3 · Economic and territorial causes: Dynastic states were hungry for land, wealth and security. They fought to control trade routes and resources, to grab strategic frontiers, and simply to expand.
Protecting or seizing fortified borderlands — like the fortress belt between France and the Habsburg Netherlands — was a common cause of fighting.
- Trade routes and resources — control of shipping lanes, colonies, silver, and markets meant power and money.
- Strategic frontiers — natural or fortified borders that were prized for defence, such as rivers, mountain passes and fortress lines.
- Territorial expansion — dynastic states seeking to grow larger simply to be stronger than their rivals.

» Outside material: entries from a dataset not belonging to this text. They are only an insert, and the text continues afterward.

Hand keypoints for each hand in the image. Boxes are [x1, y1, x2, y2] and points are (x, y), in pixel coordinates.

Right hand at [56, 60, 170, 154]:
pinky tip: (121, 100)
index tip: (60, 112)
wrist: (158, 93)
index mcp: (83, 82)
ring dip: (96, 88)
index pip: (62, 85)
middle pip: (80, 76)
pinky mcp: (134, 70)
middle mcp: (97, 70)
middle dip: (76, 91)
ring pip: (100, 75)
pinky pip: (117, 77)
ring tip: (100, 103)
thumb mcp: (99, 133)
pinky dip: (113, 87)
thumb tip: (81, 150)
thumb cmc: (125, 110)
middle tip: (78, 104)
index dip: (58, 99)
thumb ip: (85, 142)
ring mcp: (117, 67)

4 · Political and ideological causes: This was the age of the absolutist monarch — kings like Louis XIV of France who centralised power and sought glory.
Rulers went to war for prestige and gloire, and internal breakdown — rebellion or a constitutional dispute — could pull states into conflict.
5 · Individuals and alliances: Ambitious rulers and ministers — a Louis XIV, a Cardinal Richelieu, a Gustavus Adolphus — made bold choices that widened wars.
And shifting coalitions meant a small local dispute could drag in outside powers, turning it into a multi-state war. Alliances were the mechanism that spread the fire.
| Category | What rulers wanted | Example |
|---|---|---|
| Economic/territorial | Trade, resources, land, safe frontiers | France seizing fortified border towns |
| Political/ideological | Centralised power, prestige, gloire | Louis XIV's wars for French glory |
| Individuals | Personal ambition and reputation | Gustavus Adolphus intervening in Germany |
| Alliances | Support against a stronger rival | Coalitions forming against the Habsburgs |
Spot it: the five cause-families: Dynastic · Religious · Economic/territorial · Political/ideological · plus Individuals and alliances.
Almost every cause of an Early Modern war fits one of these — and most wars mix several.